À quelques mètres, le Mercure Nîmes Centre Arènes ouvrira mi-juin avec près de 90 chambres, classé quatre étoiles, visant une clientèle plus large. Ce double projet, lancé en 2021, témoigne de l’ambition de faire de Nîmes une destination de séjour. La ville compte une trentaine d’hôtels pour 1 500 chambres. L’arrivée de ces nouvelles capacités haut de gamme renforce le secteur, aux côtés de l’Imperator ou de l’Hôtel Chouleur. « Il y a de la place pour tout le monde », assurent les porteurs du projet. Avec 30 à 60 salariés selon la saison pour le Grand Hôtel Dieu, l’impact économique et social est significatif.

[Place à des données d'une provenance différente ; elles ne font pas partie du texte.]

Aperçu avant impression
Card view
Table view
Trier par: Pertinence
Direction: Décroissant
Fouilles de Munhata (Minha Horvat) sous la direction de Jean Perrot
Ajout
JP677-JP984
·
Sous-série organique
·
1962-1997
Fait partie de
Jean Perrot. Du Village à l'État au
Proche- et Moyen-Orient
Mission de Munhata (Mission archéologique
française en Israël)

Le stationnement, un casse-tête

Aucun des deux hôtels ne dispose de parking propre, en raison de contraintes architecturales. Les exploitants misent sur un projet de parking silo de 330 places rue de l’Hôtel-Dieu, aujourd’hui suspendu par la municipalité après des contestations de riverains. Bruit, pollution, circulation : le comité de quartier de la Placette dénonce un équipement « surdimensionné ». « Si le projet n’aboutit pas, il y aura de gros problèmes », reconnaissent les hôteliers.

Un lieu de vie ouvert sur la ville

Le restaurant La Table Consulaire peut accueillir jusqu’à 215 couverts, avec des prix accessibles (entrée à 20 euros, plat à 30 euros, dessert à 13 euros). L’établissement participera à la feria de Pentecôte et veut s’ancrer dans la vie locale. Au-delà de l’hôtellerie, c’est une stratégie de requalification du centre-ville qui se dessine, entre patrimoine réhabilité et tensions urbaines.